How many of you live down the street from your parents? How about aunts, uncles, cousins? I don’t and most of the people I know don’t either. Distributed families are becoming more and more the norm especially with events like going away to college, traveling or moving to take advantage of a job opportunity. It’s all fine and dandy when you are young and single, or in a relationship or newlyweds. However, when we get to the “next comes baby in a baby carriage” verse we are often in for a rude awakening.
I want to say that it wasn’t until our twins came home from the hospital that we realized the challenge we were up against, but that’s not true. Our period of hard knocks started long before with a super challenging pregnancy followed by long-term NICU preemies. It’s true that in this digital age family support may be just a Facetime away, but there’s still no substitute for a good hug, a hot meal or grandma/aunt/sister babysitter tag in- just to run to the store or catch a desperately needed breath… or shower.
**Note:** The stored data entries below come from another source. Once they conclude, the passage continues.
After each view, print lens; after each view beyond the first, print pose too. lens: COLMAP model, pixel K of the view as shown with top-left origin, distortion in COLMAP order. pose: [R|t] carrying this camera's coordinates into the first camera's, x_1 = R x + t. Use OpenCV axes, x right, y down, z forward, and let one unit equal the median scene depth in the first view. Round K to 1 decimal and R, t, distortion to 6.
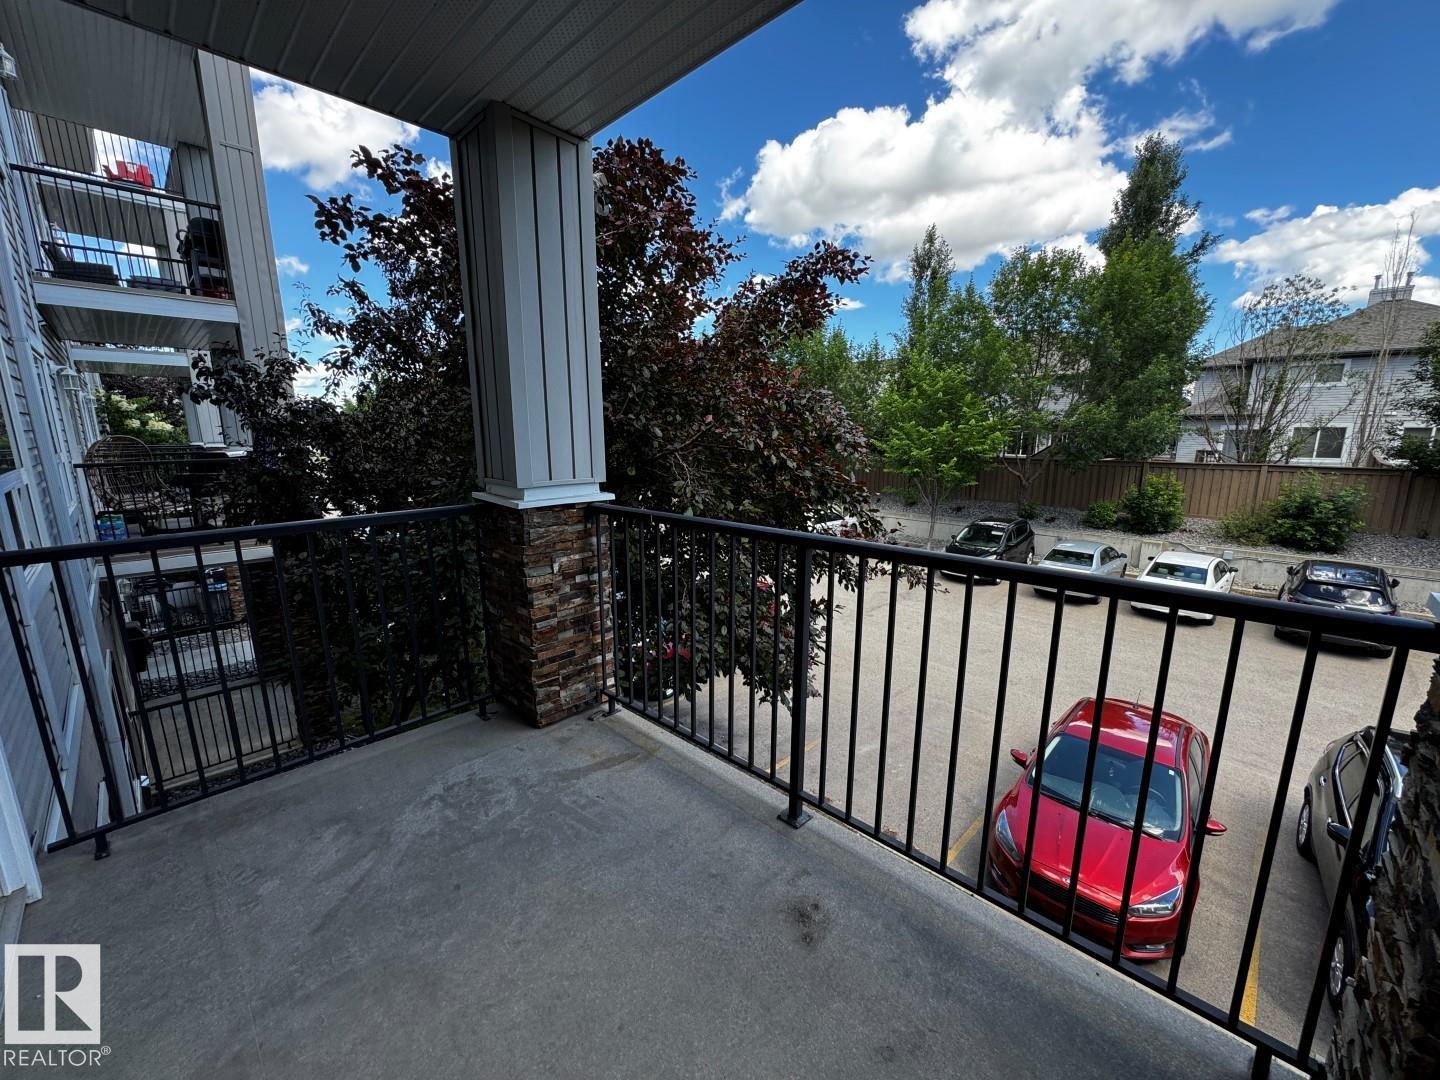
lens RADIAL K [[573.9, 0, 715.4], [0, 573.9, 536.4], [0, 0, 1]] dist [-0.002269, -0.000621]
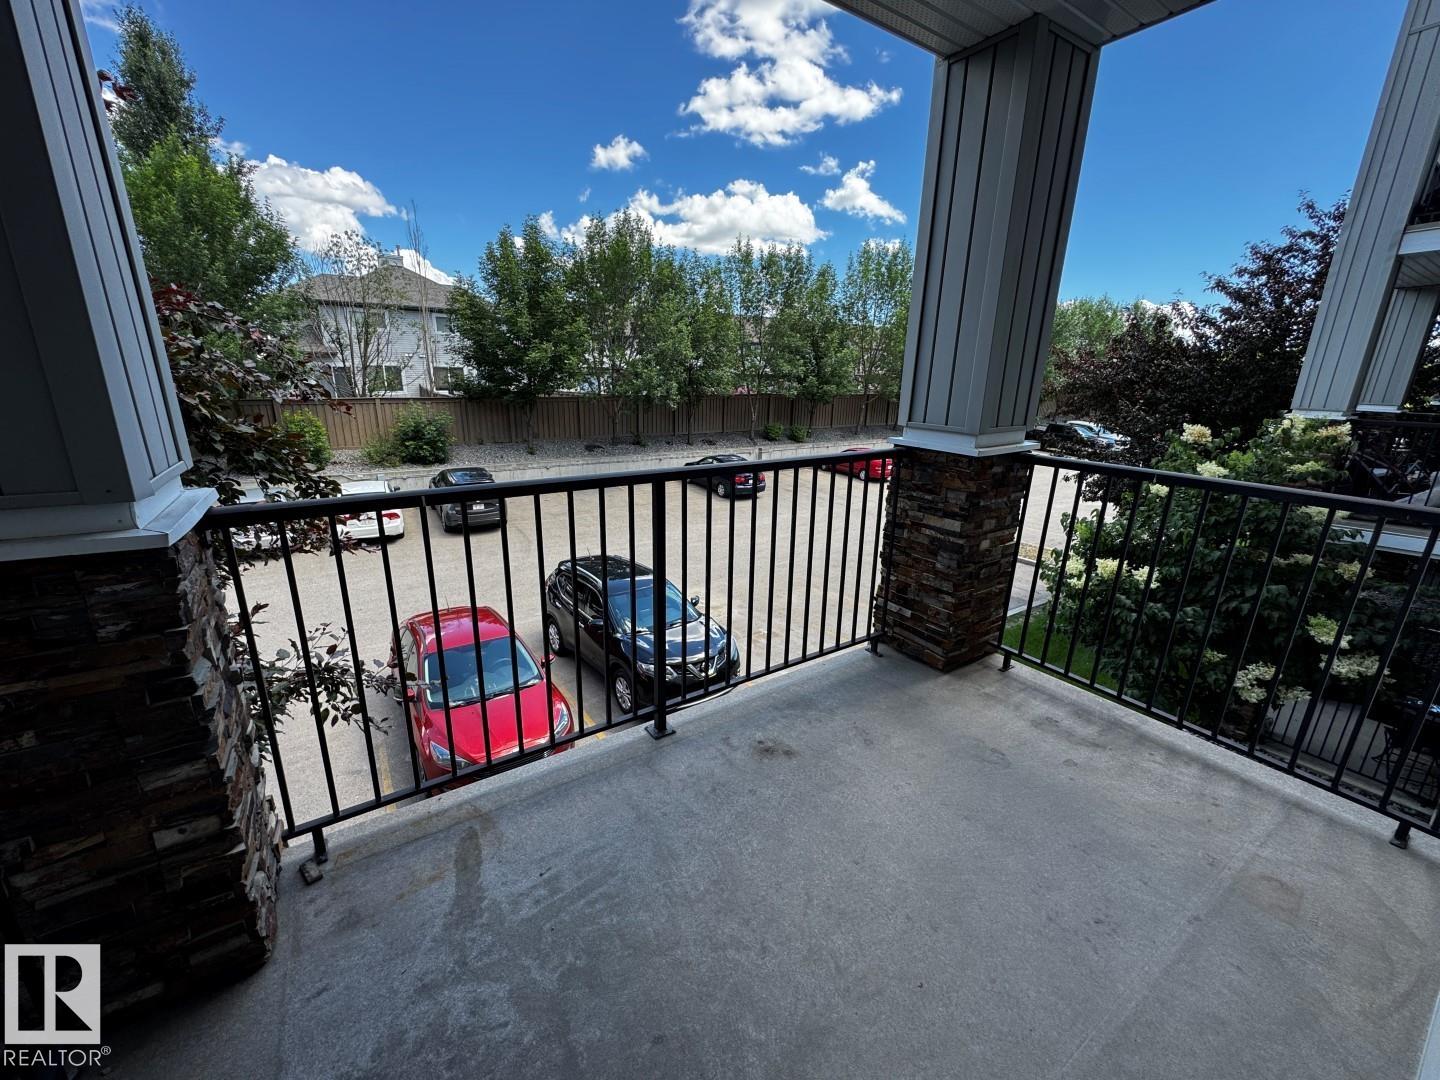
lens RADIAL K [[573.9, 0, 713.7], [0, 573.9, 544.8], [0, 0, 1]] dist [-0.002269, -0.000621]
pose [[0.212596, -0.276949, 0.937071, -0.122849], [0.163682, 0.955537, 0.245271, -0.017005], [-0.963333, 0.101238, 0.248475, 0.092805]]
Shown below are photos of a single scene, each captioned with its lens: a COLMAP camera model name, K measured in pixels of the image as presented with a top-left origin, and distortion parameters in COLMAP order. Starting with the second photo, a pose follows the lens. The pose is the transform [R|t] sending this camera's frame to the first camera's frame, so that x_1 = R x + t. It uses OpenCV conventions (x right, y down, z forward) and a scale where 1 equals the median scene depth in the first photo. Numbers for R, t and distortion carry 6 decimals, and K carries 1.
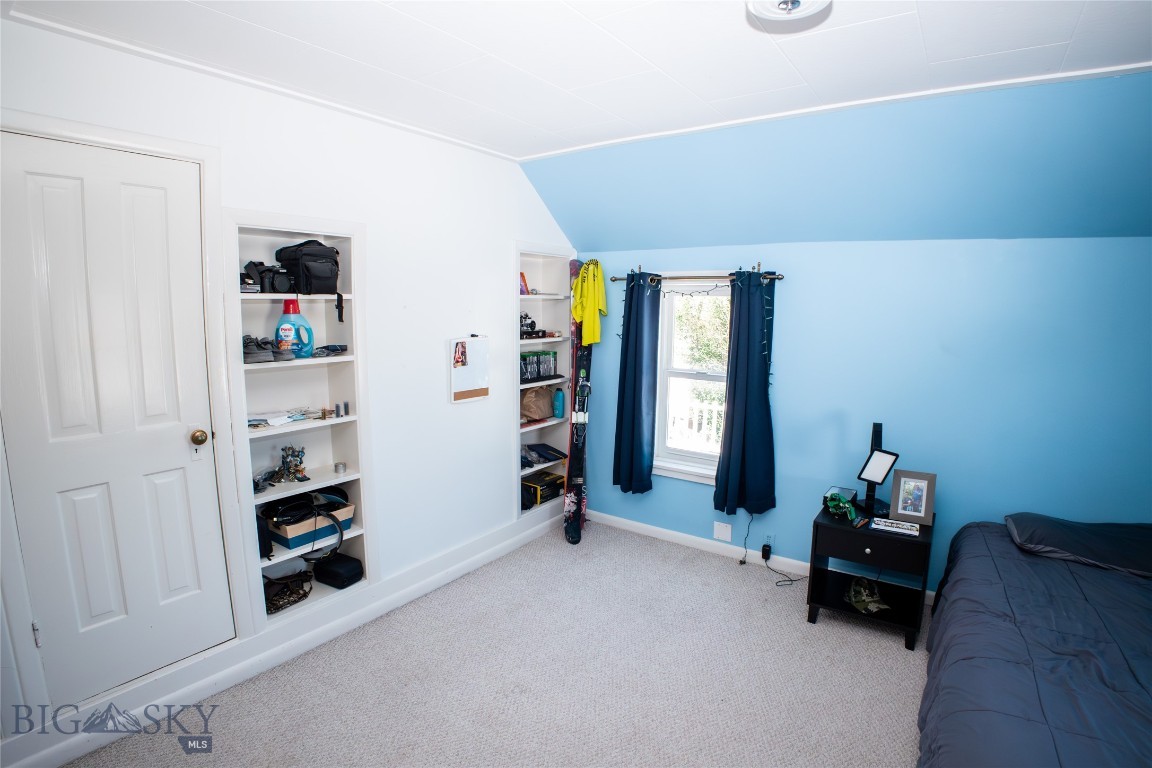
lens RADIAL K [[564.4, 0, 564.9], [0, 564.4, 362.0], [0, 0, 1]] dist [-0.130337, 0.033865]
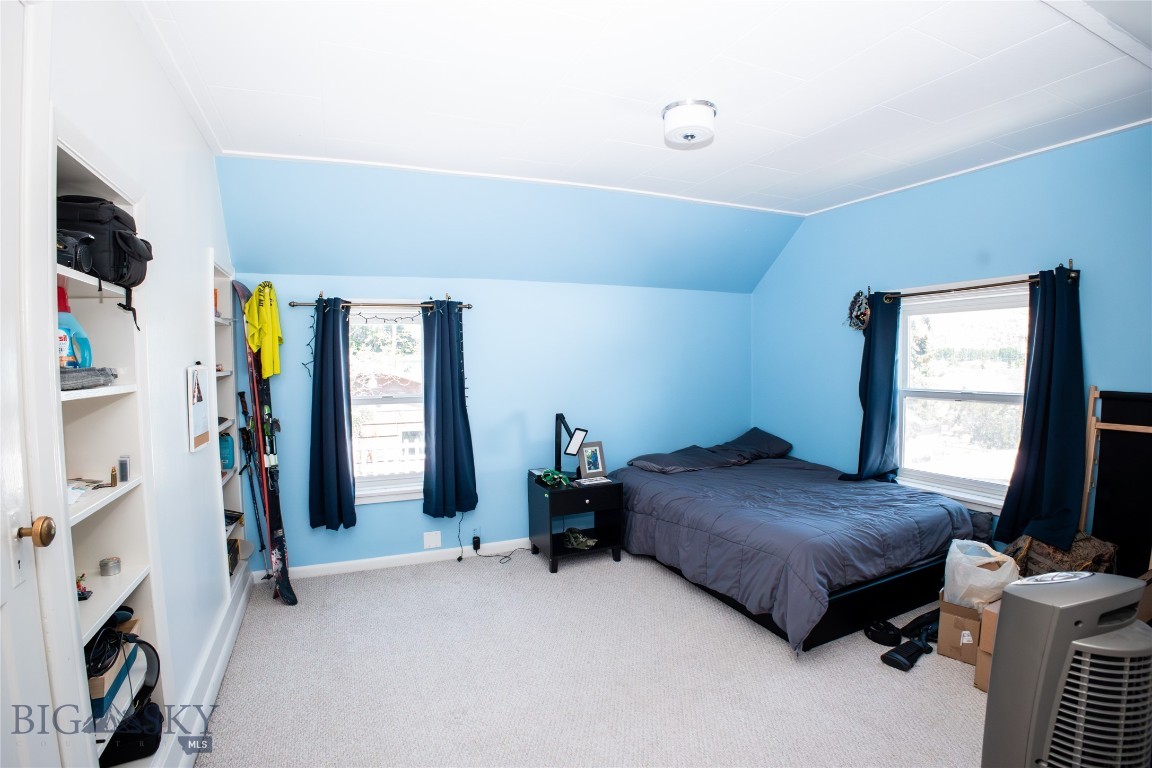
lens RADIAL K [[564.4, 0, 564.9], [0, 564.4, 362.0], [0, 0, 1]] dist [-0.130337, 0.033865]
pose [[0.516741, -0.021778, 0.855865, -0.499783], [0.105587, 0.993666, -0.038466, 0.031267], [-0.849606, 0.110245, 0.515767, 0.187063]]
Family came into town for the births and my aunt came from Australia for 2 weeks to support me, in lieu of my late mother. The family returned home soon enough however and my sister and brother in law in town had their own 7 month old to care for. Soon enough, we realized what we were really in for, the physically, mentally and emotionally exhausting part of parenting.
Hardship doesn’t always come in the form of a sweet baby, there are many other flavors that suffer the sting of the physical absence of family. We no longer live in the model of community where we are surrounded by kin. Some may have family who is available but isn’t particularly helpful. With this new format of not having family just down the street, those default assumptions of assistance become blaringly apparent.
For my nuclear family, our community of soul brothers and soul sisters has been truly incredible. It started in the beginning with a meal train and check-ins and “whatever you need I’m here for that”. Today we still benefit from friends who will watch Netflix and “make sure the house doesn’t burn down” in the case that we’d like to pop out for a spontaneous after-baby-bedtime-date-night-dessert. I’ve had multiple friends tag in and help with baby swim class because my husband was laid up from surgery and each kid required an adult in the water with them. I have friends who are happy to swing by and watch the babes for an hour in the case that I just need to get out, no questions asked.
My actual family is gaining traction in Santa Barbara as well, now with two nephews down the street, grandparents settled just an hour away and even more to come. I am over the moon with excitement.
My definition of family is much more than a medical definition. It is about love, trust, compassion, support and so much more than just sharing blood. It’s about belonging. It’s about our tribe. We are blessed to have a family that we love, but we have a tribe that we would have not survived without.
*BTW, this article was inspired by my sister-in-law tagging-in in a pinch to babysit our babes and how amazing it felt!